━━ Text section

What is the normal boiling point of an aqueous solution?

Answer

The boiling point of a solution with a nonvolatile solute is always greater than the boiling point of the pure solvent.

The magnitude of the increase in the boiling point is related to the magnitude of the decrease in the vapor pressure. As we have just discussed, the decrease in the vapor pressure is proportional to the concentration of the solute in the solution. Hence the magnitude of the increase in the boiling point must also be proportional to the concentration of the solute (Figure \(\PageIndex{2}\)). We can define the boiling point elevation (\(ΔT_b\)) as the difference between the boiling points of the solution and the pure solvent:

\[ΔT_b=T_b−T^0_b \label{eq1}\]

where \(T_b\) is the boiling point of the solution and \(T^0_b\) is the boiling point of the pure solvent. We can express the relationship between \(ΔT_b\) and concentration as follows

\[ΔT_b = mK_b \label{eq2}\]

where m is the concentration of the solute expressed in molality, and \(K_b\) is the molal boiling point elevation constant of the solvent, which has units of °C/m. Table \(\PageIndex{1}\) lists characteristic Kb values for several commonly used solvents.

For relatively dilute solutions, the magnitude of both properties is proportional to the solute concentration.

The concentration of the solute is typically expressed as molality rather than mole fraction or molarity for two reasons. First, because the density of a solution changes with temperature, the value of molarity also varies with temperature. If the boiling point depends on the solute concentration, then by definition the system is not maintained at a constant temperature. Second, molality and mole fraction are proportional for relatively dilute solutions, but molality has a larger numerical value (a mole fraction can be only between zero and one). Using molality allows us to eliminate nonsignificant zeros.

━━━━
━━ Supplied data

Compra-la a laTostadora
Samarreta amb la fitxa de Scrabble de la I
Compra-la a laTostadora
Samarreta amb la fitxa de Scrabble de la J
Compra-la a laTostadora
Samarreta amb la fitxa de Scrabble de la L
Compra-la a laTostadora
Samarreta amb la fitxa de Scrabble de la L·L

━━━━

Complete the following:
**A)** List the ways of expressing solute concentration that the boiling point text mentions.
**B)** Rewrite the entries, swapping "Samarreta" for "Dessuadora" and leaving everything else as it is.

Results in order:
**A)** Molality, mole fraction, molarity

**B)**
Compra-la a laTostadora
Dessuadora amb la fitxa de Scrabble de la I
Compra-la a laTostadora
Dessuadora amb la fitxa de Scrabble de la J
Compra-la a laTostadora
Dessuadora amb la fitxa de Scrabble de la L
Compra-la a laTostadora
Dessuadora amb la fitxa de Scrabble de la L·L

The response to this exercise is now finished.